PITTSBURGH--(BUSINESS WIRE)--Knopp Biosciences LLC, a privately held drug discovery and development company focused on delivering breakthrough treatments for inflammatory and neurological diseases with a high unmet need, today announced a research collaboration with Baylor College of Medicine in Houston, TX, to advance the development of innovative treatments for a rare and serious form of neonatal epilepsy.
The principal investigator in the collaboration is Edward C. Cooper, M.D., Ph.D., Associate Professor of Neurology, Neuroscience, and Molecular & Human Genetics at Baylor. Dr. Cooper’s laboratory is focused on understanding and developing new treatments for epilepsy, including rare genetic epilepsies associated with dysfunction of the developing infant brain. These diseases include KCNQ2 neonatal epileptic encephalopathy, which is caused by mutations in the KCNQ2 gene and loss of function in nerve-cell potassium channels.
Knopp has developed a large library of drug molecules designed as Kv7.3/7.3 channel activators, with a lead candidate entering preclinical toxicology studies. Under the sponsored research agreement, the Cooper Lab will characterize the effects of Knopp’s drug candidates on normal and mutated Kv7.2/7.3 ion channel activity.
“We look forward to collaborating with Dr. Cooper, whose pioneering work has opened new possibilities for the treatment of devastating childhood epilepsies,” said Michael Bozik, M.D., Chief Executive Office of Knopp. “The Cooper Lab at Baylor will play a key role in characterizing how our molecules interact with Kv7 channels closely linked with epilepsy and abnormal brain development, which we anticipate will help us to identify and advance drug candidates for further development.”
“Variants in KCNQ2 and related genes are now appreciated to be among the most common genetic causes of neonatal onset-epilepsy and disorders where epilepsy is accompanied by severe global disability,” said Dr. Cooper. “This collaboration will allow us to move toward testing the hypothesis that drugs directly reversing the effects of the disease-causing mutations may be of benefit to patients.”

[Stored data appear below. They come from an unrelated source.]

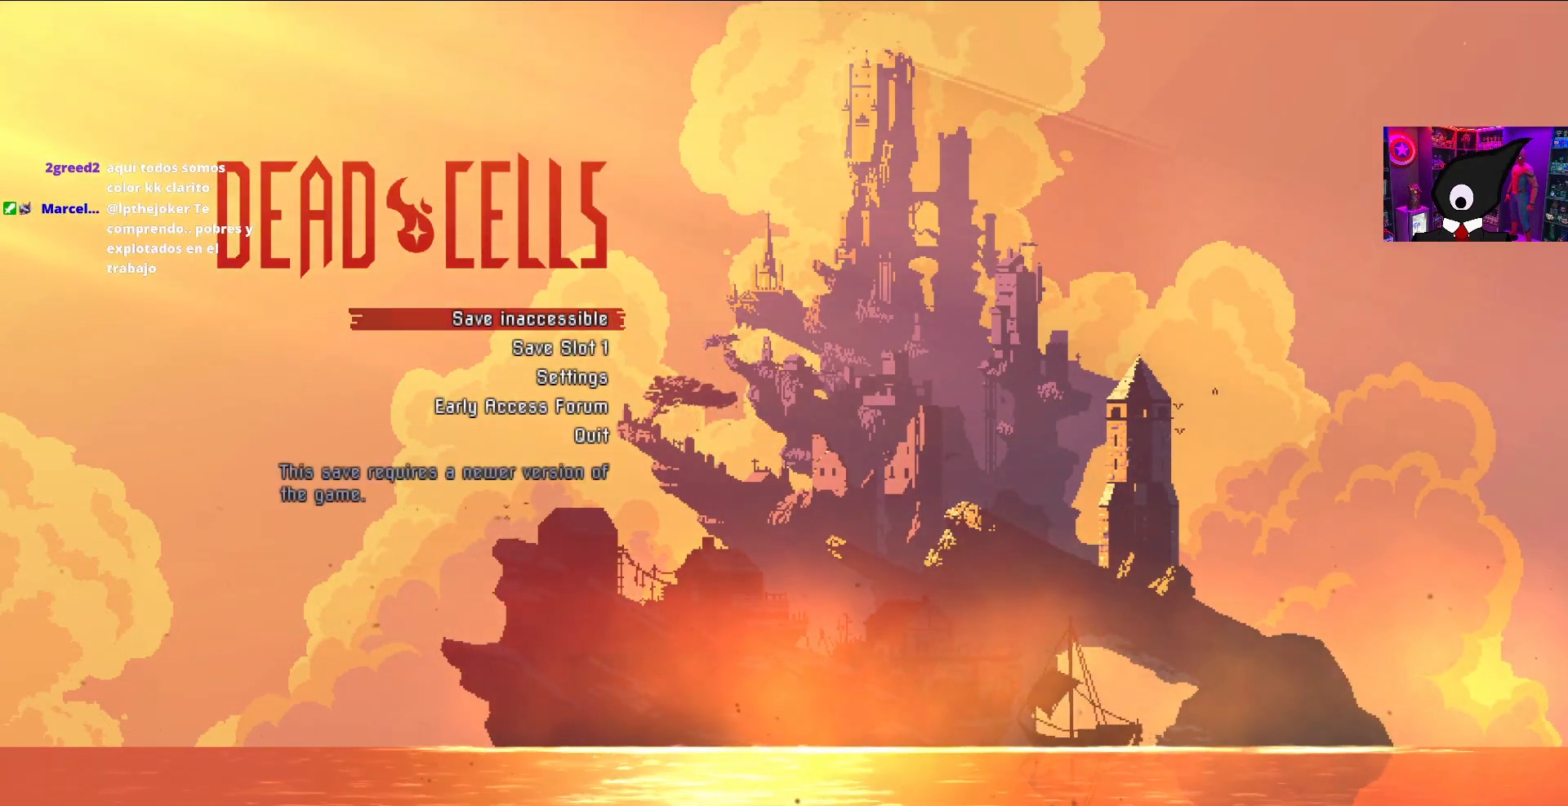
{"buttons": [], "right_stick": "center", "events": []}
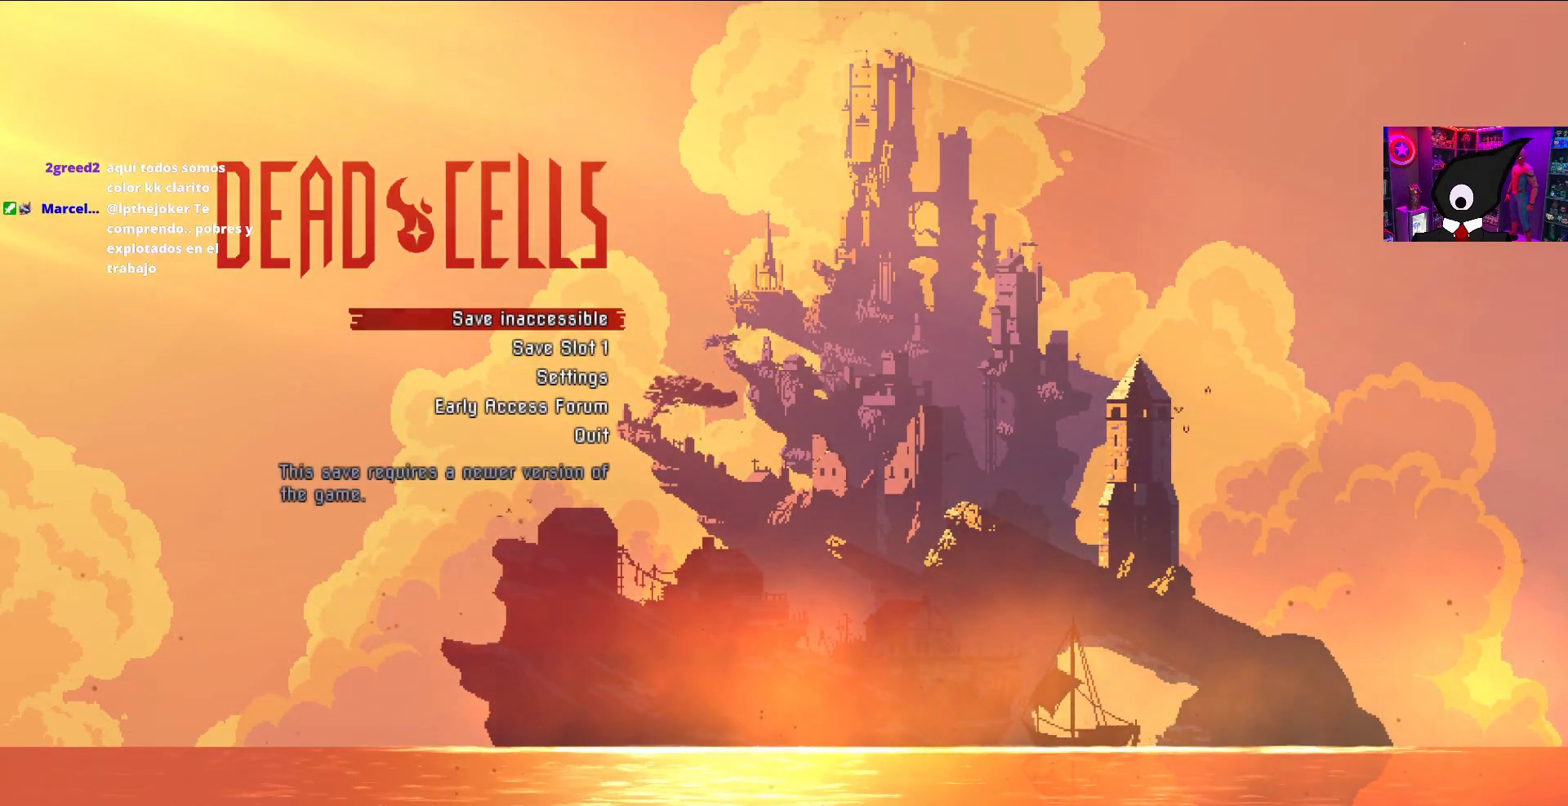
{"buttons": [], "right_stick": "center", "events": []}
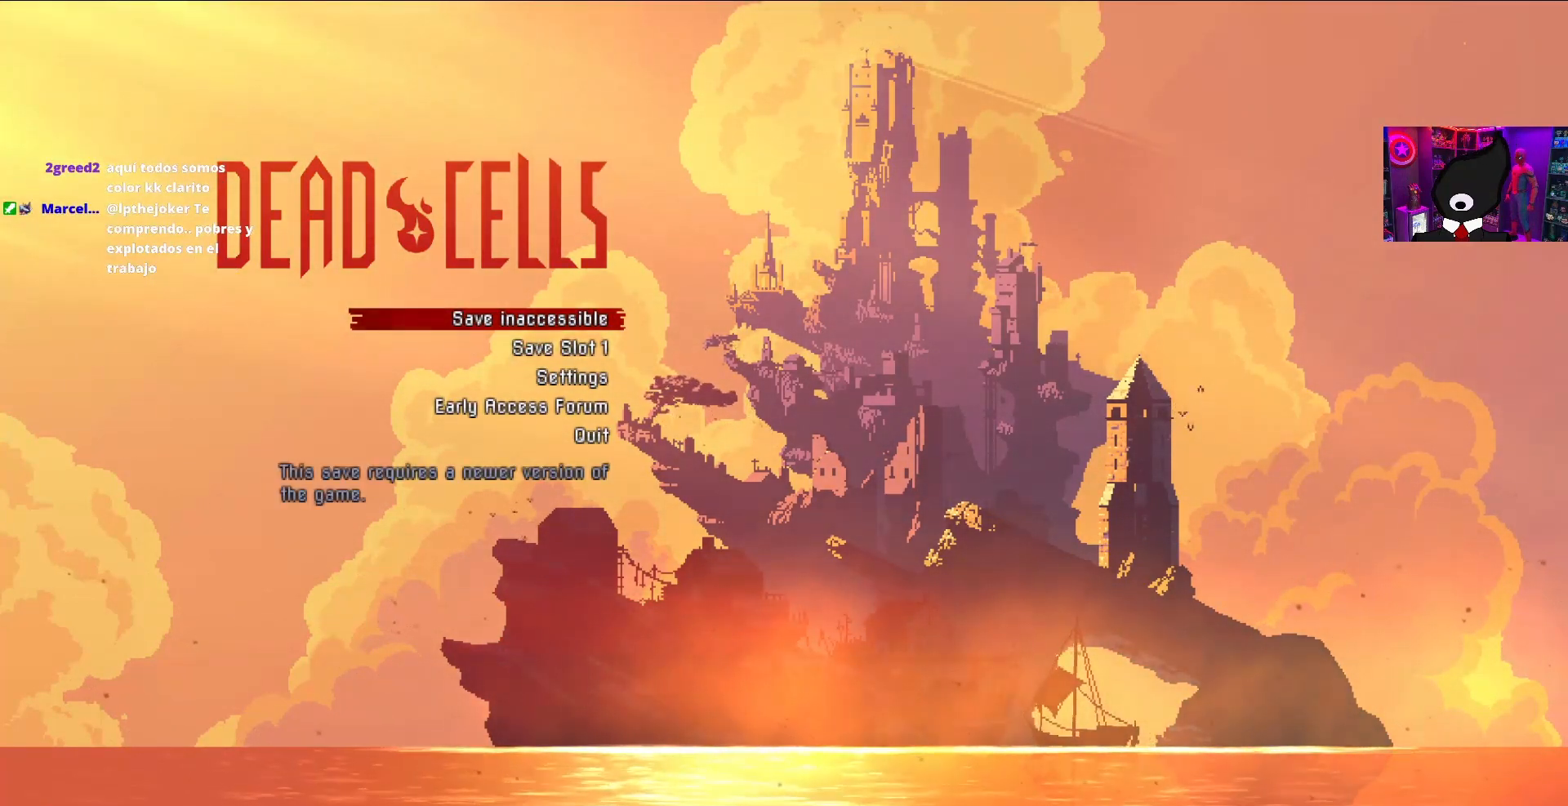
{"buttons": [], "right_stick": "center", "events": []}
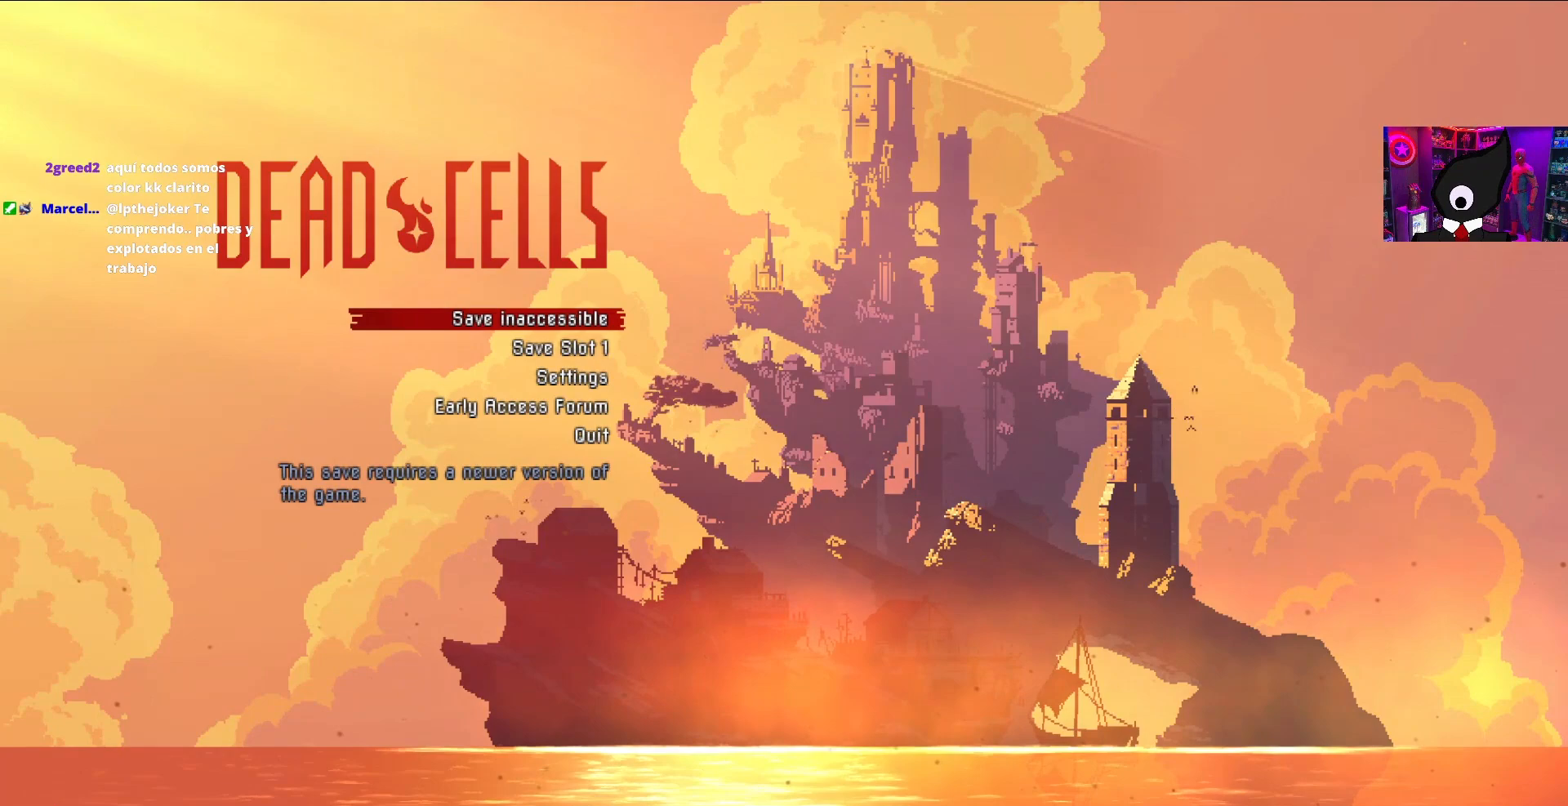
{"buttons": [], "right_stick": "center", "events": [[183, "DPAD_DOWN", "down"], [300, "DPAD_DOWN", "up"]]}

ABOUT KNOPP BIOSCIENCES LLC
Knopp Biosciences, based in
Pittsburgh, PA, USA, is a privately held drug discovery and development
company focused on delivering breakthrough treatments for inflammatory
and neurological diseases with a high unmet need. Knopp’s clinical-stage
small molecule, dexpramipexole, is entering Phase 3 development in
hypereosinophilic syndrome and Phase 2 clinical development in
eosinophilic asthma. Knopp’s preclinical Kv7 platform is directed to
small molecule treatments for neonatal epileptic encephalopathy, other
rare epilepsies, tinnitus, and neuropathic pain. Please visit www.knoppbio.com.
Forward Looking Statement
This press release contains
"forward-looking statements," including statements relating to planned
regulatory filings and clinical development programs. All
forward-looking statements are based on management's current assumptions
and expectations and involve risks, uncertainties and other important
factors, specifically including the uncertainties inherent in clinical
trials and product development programs, the availability of funding to
support continued research and studies, the availability or potential
availability of alternative therapies or treatments, the availability of
patent protection for the discoveries and strategic alliances, as well
as additional factors that may cause Knopp's actual results to differ
from our expectations. There can be no assurance that any
investigational drug product will be successfully developed or
manufactured or that final results of clinical studies will be
supportive of regulatory approvals required to market a product. Knopp
undertakes no obligation to update or revise any such forward-looking
statements, whether as a result of new information, future events or
otherwise.
Knopp's pipeline consists of investigational drug products that have not been approved by the U.S. Food and Drug Administration. These investigational drug products are still undergoing clinical study to verify their safety and effectiveness.